A quarter of a century has passed since a UN-backed peace agreement set Cambodia on the path to multi-party elections and the end of a bitter civil war.
Yet, as the 25th anniversary of that historic peace agreement nears on October 23, Cambodia’s experiment with democracy and the situation of human rights are deteriorating.
Political analyst and government critic Kem Ley was assassinated in Phnom Penh on July 10. A killing which many ordinary people are blaming on the government.
Kem Ley was the most high profile killing of a community organizer since the murder of environmental campaigner Chut Wutty in April 2012.
“I think this is the time… for the United States to use its prestige, to use its power, to play and important supportive role to help Cambodian’s attempt to reinstate democracy,” journalist and author Elizabeth Becker said.
Becker was speaking at the Heritage Foundation in Washington DC last week, as part of a panel discussion titled Cambodian Democracy and International Accountability.
Prime Minster Hun Sen, who has ruled Cambodia with an iron fist for decades, has become an expert at playing the ‘China card’ against the US to his own advantage, said Walter Lohman, director of the Asian Studies Center of the Heritage Foundation.
It is now time the US stuck to its core values and no long give in to Hun Sen, he said.
“Hun Sen is only playing us against the Chinese,” Lohman told the audience of around 100 participants, mostly members of the Cambodian diaspora in the US and researchers.
“He gets benefit from us [the US]. He gets benefit from the Chinese.

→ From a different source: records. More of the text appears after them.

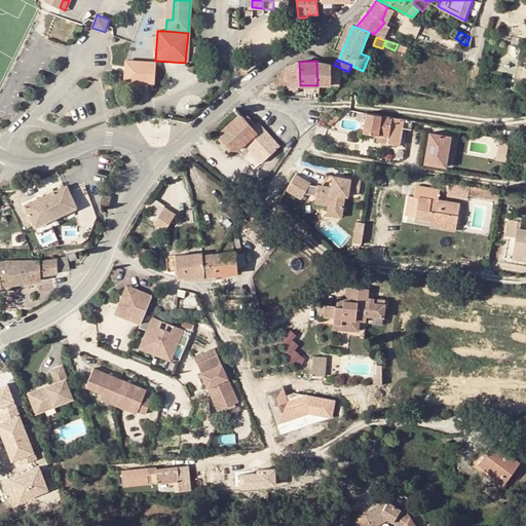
[(334,65),(316,61),(317,85),(318,85),(333,84),(339,86),(340,81),(342,69),(334,65)]
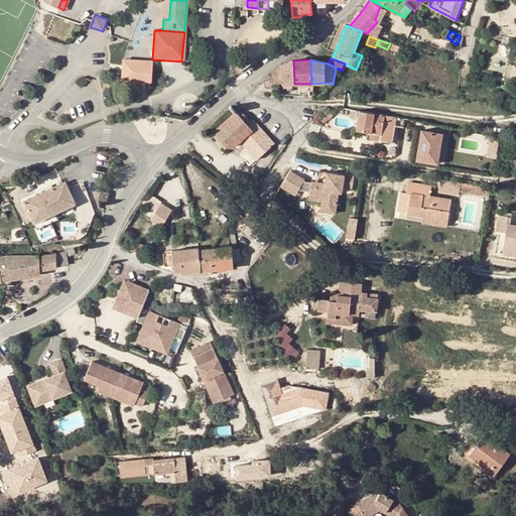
[(282,84),(294,84),(293,60),(283,62),(279,66),(272,71),(275,77),(270,78),(270,81),(266,82),(268,87),(282,84)]
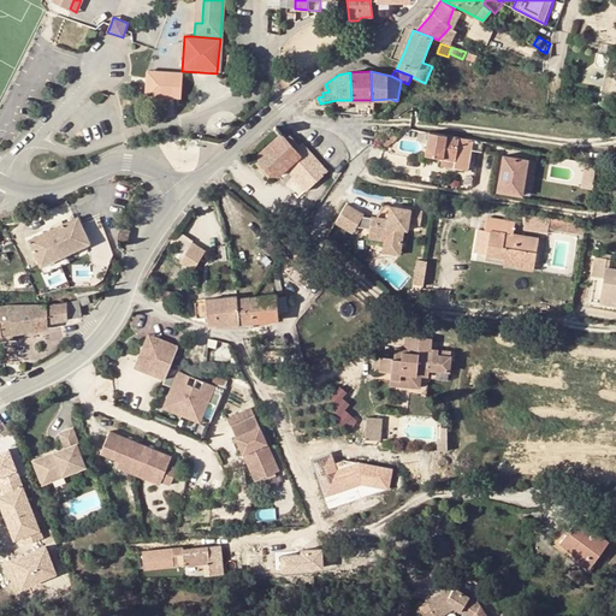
[(179,100),(181,75),(146,73),(144,99),(179,100)]
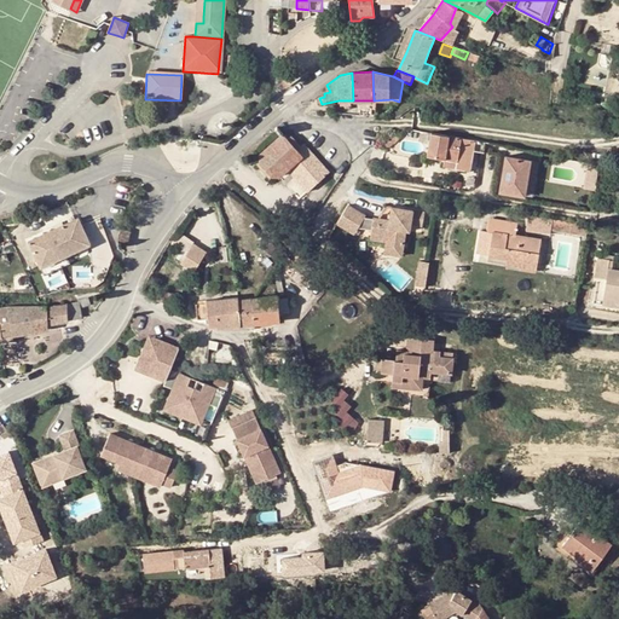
[(392,99),(375,100),(377,115),(383,115),(388,113),(392,110),(395,106),(398,103),(399,102),(392,99)]
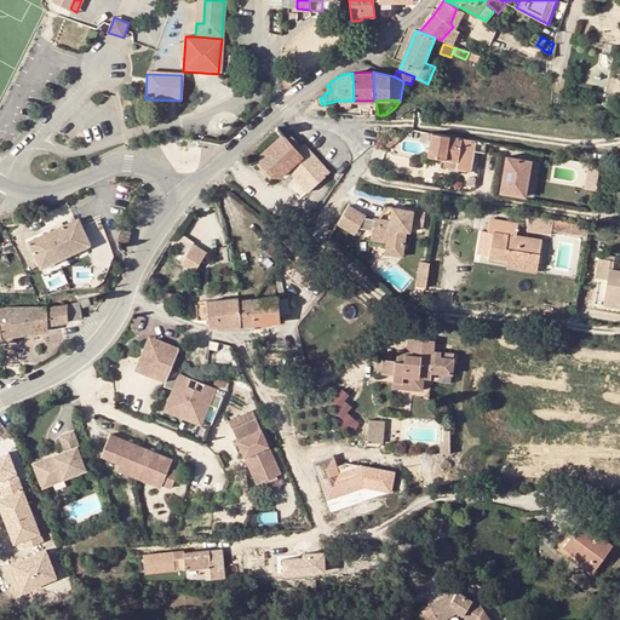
[(273,177),(280,178),(288,170),(310,150),(305,145),(303,148),(293,137),(290,139),(279,127),(276,130),(282,136),(260,154),(260,162),(273,177)]
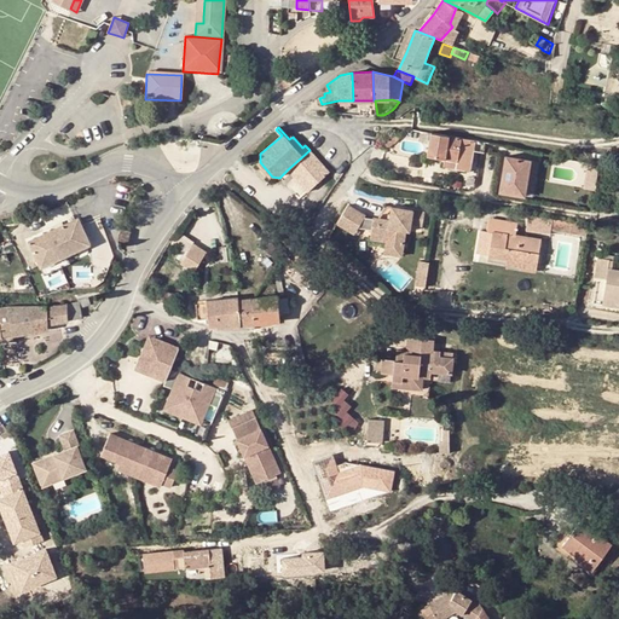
[(404,136),(399,131),(391,137),(389,138),(394,144),(404,136)]
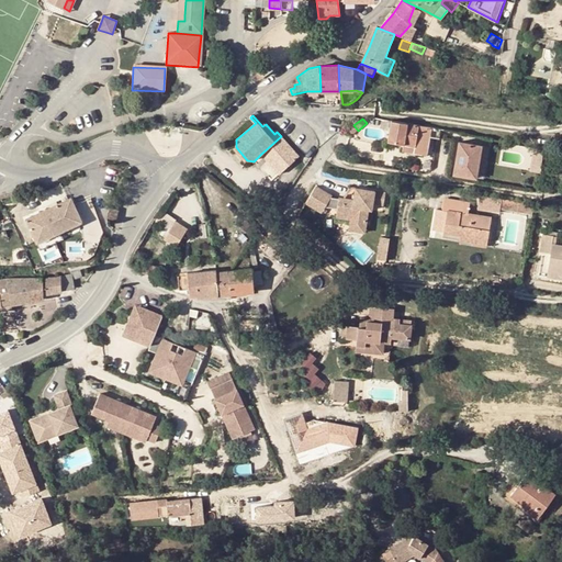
[(441,128),(385,119),(384,124),(385,124),(388,124),(386,130),(390,130),(388,142),(404,144),(404,150),(427,154),(430,137),(445,139),(446,130),(441,128)]
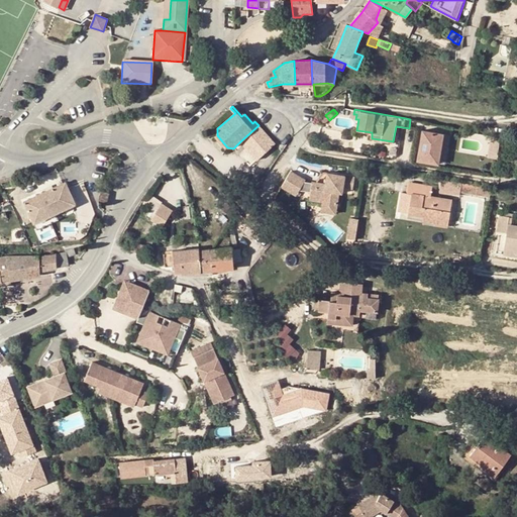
[(325,115),(319,120),(324,125),(329,120),(325,115)]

And he continues to do what he wants,” Lohman said.
Washington needs to take a principled stance and distance itself from the Hun Sen government amid the worsening human rights situation, he said.
“If you [Hun Sen] want to get closer to China, go get closer to China,” he added.
The discussion focused on Cambodia’s progress towards more-inclusive democracy, and the responsibility of the international community to ensure that has happened 25 years after the Paris agreement, which many countries, including the US, helped broker.
Many agreed that the international community is still needed to play an important role in Cambodia’s domestic situation 25 years after Paris.
Some participants even suggested inviting UN peacekeepers back to Cambodia, to help ensure the 2018 national election is truly fair and free.
They were quickly told that a UN mission requires an invitation by the government to enter a sovereign state, and that the UN’s mission to organize a Cambodian election ended after the country’s nationwide poll in 1993.
The role of Cambodia’s political opposition was also discussed.
Becker, a long-term observer of the country and author of “When the War Was Over: Cambodia and the Khmer Rouge Revolution,” described Cambodia National Rescue Party (CNRP) leader Sam Rainsy as being “a big disappointment.”
Sam Rainsy is not strong enough to stand up to Hun Sen’s machinations, Becker said, noting that the opposition leader continues to flee to France when the political situation becomes tense in Phnom Penh.
“I think Sam Rainsy has been a big disappointment on a whole bunch of issues… why he continues to go back to Paris is beyond me,” she said.
Sam LaHood, regional deputy director of the International Republican Institute and the institute’s director in Cambodia from 2012 to 2013, said Sam Rainsy’s popularity among the youth was strong.
LaHood recounted the huge numbers that turned out – estimated at 100,000 people - to welcome Sam Rainsy’s return from self-imposed exile just prior to the 2013 national elections.
People lined the streets to welcome Sam Rainsy and young people got behind the opposition leader, resulting in the CNRP making huge gains against Hun Sen’s ruling Cambodian People’s Party in the election that year.
“You know, seeing that sort of thing, it gives me continued sort of encouragement and the idea that there is a lot of interest in seeing things change… in Cambodia,” he said.
Ou Kim Hourt, a member of the audience from Philadelphia, said he was putting his faith in the US Congress finding long-term solutions for the issues that face Cambodia.
“In the US, it’s better to rely more on the parliament to achieve long-term goals,” he said.
Prom Saonora, another audience member, wanted more immediate action.
To ensure that Kem Ley’s memory does not simply fade, Prom Saonora suggested that Cambodians choose a specific day and time each week to honk their car and motorcycle horns or blow whistles for one minute as an act of remembrance.
“This is to show that we honor Kem Ley, because if we don’t do that people will forget him in just one or two more months.”